• ASSIGNED TASK
Do not repeat pictures. Repeat exactly the lines of the listing below from its first line through the line with "212, 757, 253)".

======== RECORDS SUPPLIED

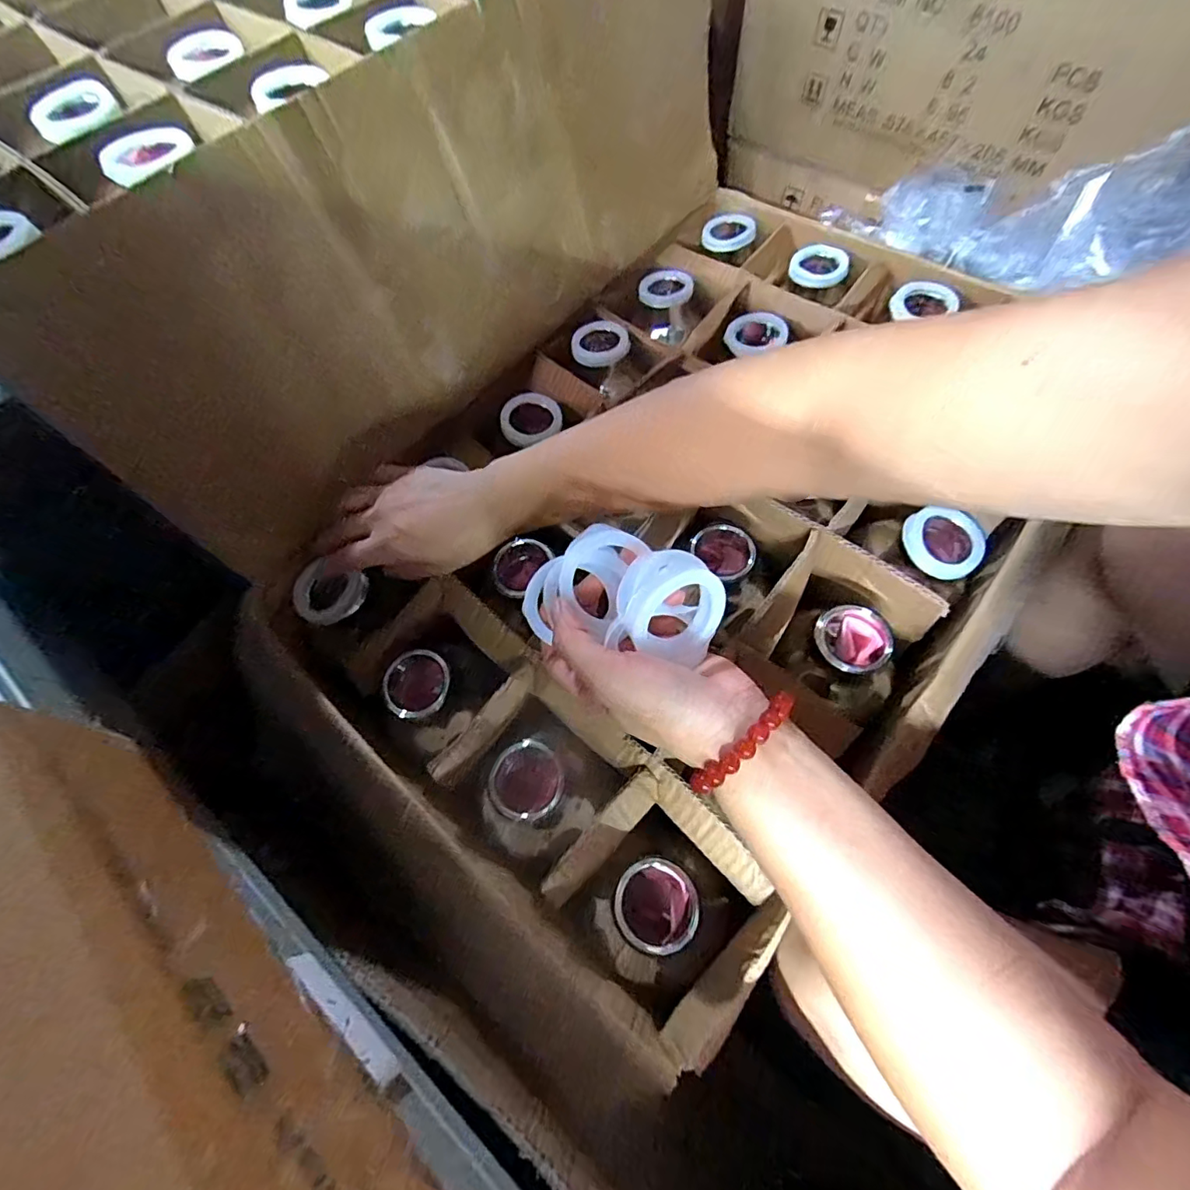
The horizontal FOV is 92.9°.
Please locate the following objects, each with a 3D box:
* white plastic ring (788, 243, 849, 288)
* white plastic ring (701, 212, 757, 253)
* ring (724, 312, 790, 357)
[{"bbox_3d":[0.232,-0.339,0.586,0.057,0.015,0.057,-1,65,3],"label":"white plastic ring"},{"bbox_3d":[0.149,-0.404,0.626,0.058,0.011,0.058,9,66,7],"label":"white plastic ring"},{"bbox_3d":[0.160,-0.259,0.562,0.056,0.014,0.056,-1,65,3],"label":"ring"}]

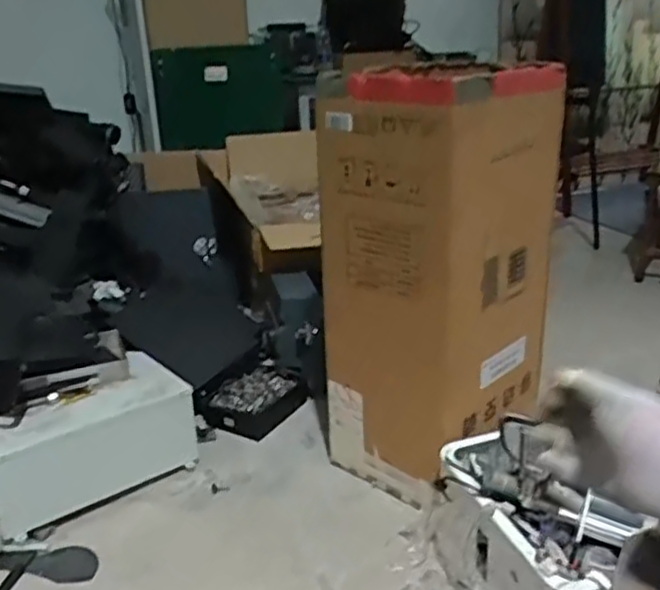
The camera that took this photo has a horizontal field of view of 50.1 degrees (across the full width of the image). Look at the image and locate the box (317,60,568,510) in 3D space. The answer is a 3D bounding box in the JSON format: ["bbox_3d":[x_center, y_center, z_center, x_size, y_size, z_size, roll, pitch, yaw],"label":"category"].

================

• FINAL ANSWER
The horizontal FOV is 92.9°.
Please locate the following objects, each with a 3D box:
* white plastic ring (788, 243, 849, 288)
* white plastic ring (701, 212, 757, 253)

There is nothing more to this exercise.